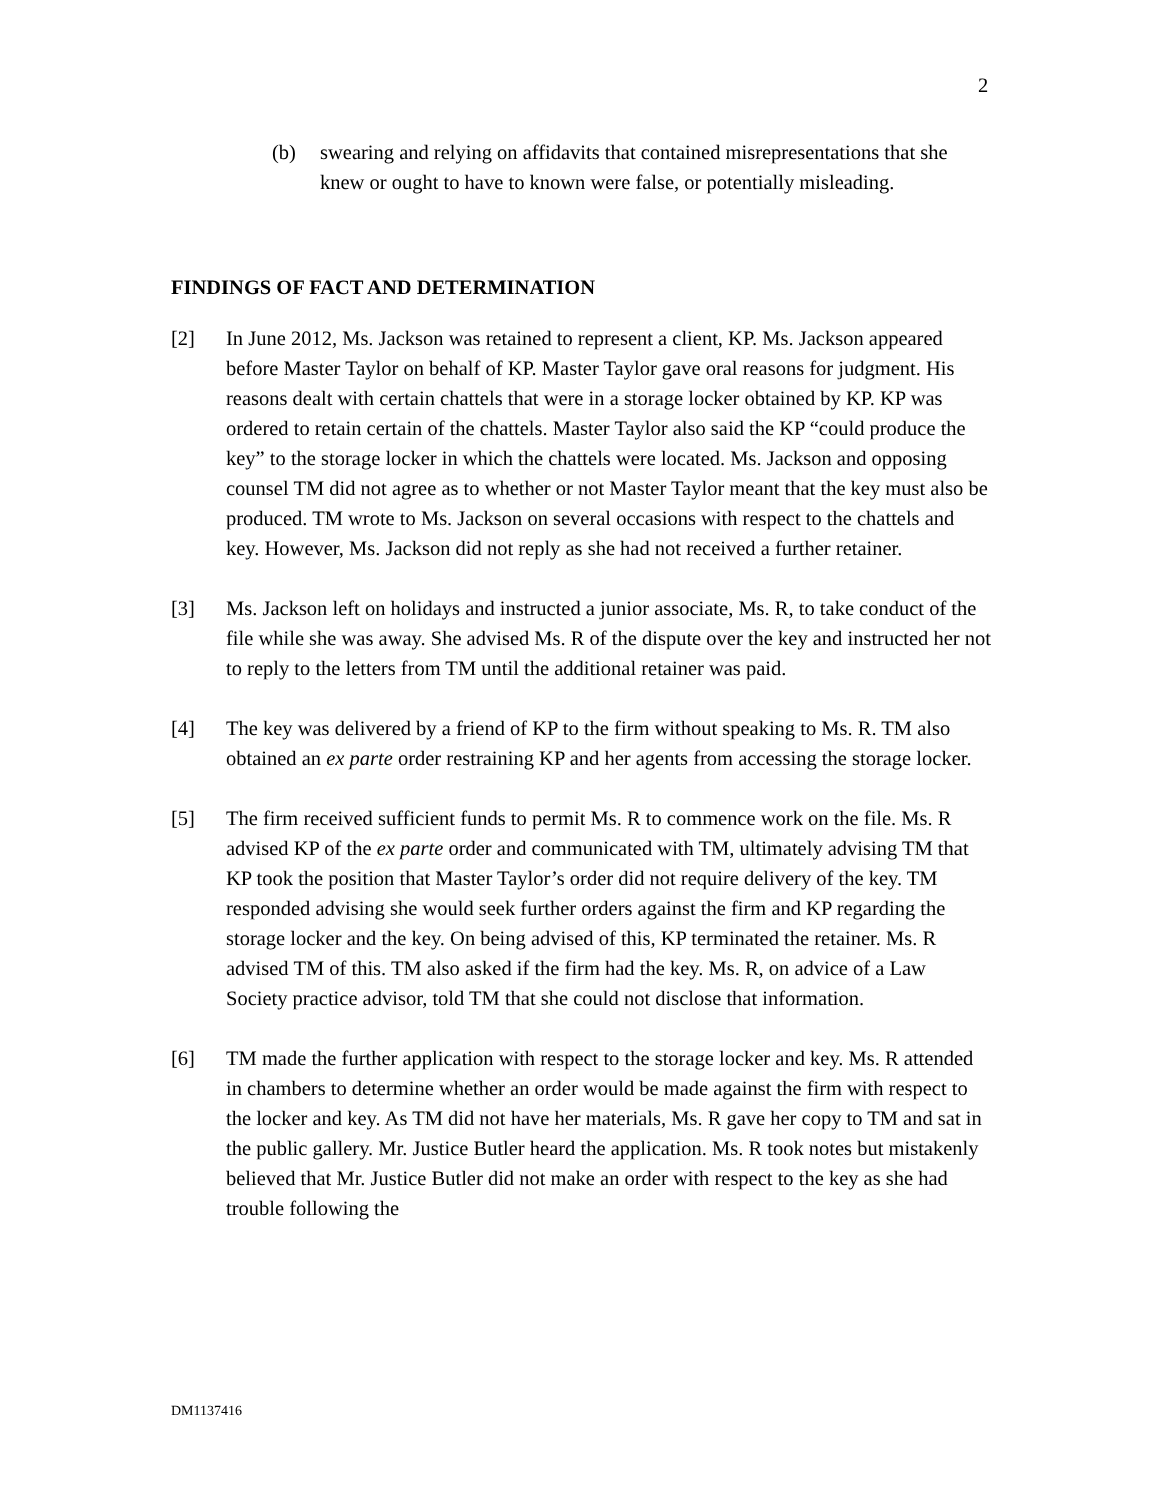2
(b) swearing and relying on affidavits that contained misrepresentations that she knew or ought to have to known were false, or potentially misleading.
FINDINGS OF FACT AND DETERMINATION
[2] In June 2012, Ms. Jackson was retained to represent a client, KP. Ms. Jackson appeared before Master Taylor on behalf of KP. Master Taylor gave oral reasons for judgment. His reasons dealt with certain chattels that were in a storage locker obtained by KP. KP was ordered to retain certain of the chattels. Master Taylor also said the KP “could produce the key” to the storage locker in which the chattels were located. Ms. Jackson and opposing counsel TM did not agree as to whether or not Master Taylor meant that the key must also be produced. TM wrote to Ms. Jackson on several occasions with respect to the chattels and key. However, Ms. Jackson did not reply as she had not received a further retainer.
[3] Ms. Jackson left on holidays and instructed a junior associate, Ms. R, to take conduct of the file while she was away. She advised Ms. R of the dispute over the key and instructed her not to reply to the letters from TM until the additional retainer was paid.
[4] The key was delivered by a friend of KP to the firm without speaking to Ms. R. TM also obtained an ex parte order restraining KP and her agents from accessing the storage locker.
[5] The firm received sufficient funds to permit Ms. R to commence work on the file. Ms. R advised KP of the ex parte order and communicated with TM, ultimately advising TM that KP took the position that Master Taylor’s order did not require delivery of the key. TM responded advising she would seek further orders against the firm and KP regarding the storage locker and the key. On being advised of this, KP terminated the retainer. Ms. R advised TM of this. TM also asked if the firm had the key. Ms. R, on advice of a Law Society practice advisor, told TM that she could not disclose that information.
[6] TM made the further application with respect to the storage locker and key. Ms. R attended in chambers to determine whether an order would be made against the firm with respect to the locker and key. As TM did not have her materials, Ms. R gave her copy to TM and sat in the public gallery. Mr. Justice Butler heard the application. Ms. R took notes but mistakenly believed that Mr. Justice Butler did not make an order with respect to the key as she had trouble following the
DM1137416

+++

Find the word "have" in the entries above and gather every line that holds it.

(b) swearing and relying on affidavits that contained misrepresentations that she knew or ought to have to known were false, or potentially misleading.
[6] TM made the further application with respect to the storage locker and key. Ms. R attended in chambers to determine whether an order would be made against the firm with respect to the locker and key. As TM did not have her materials, Ms. R gave her copy to TM and sat in the public gallery. Mr. Justice Butler heard the application. Ms. R took notes but mistakenly believed that Mr. Justice Butler did not make an order with respect to the key as she had trouble following the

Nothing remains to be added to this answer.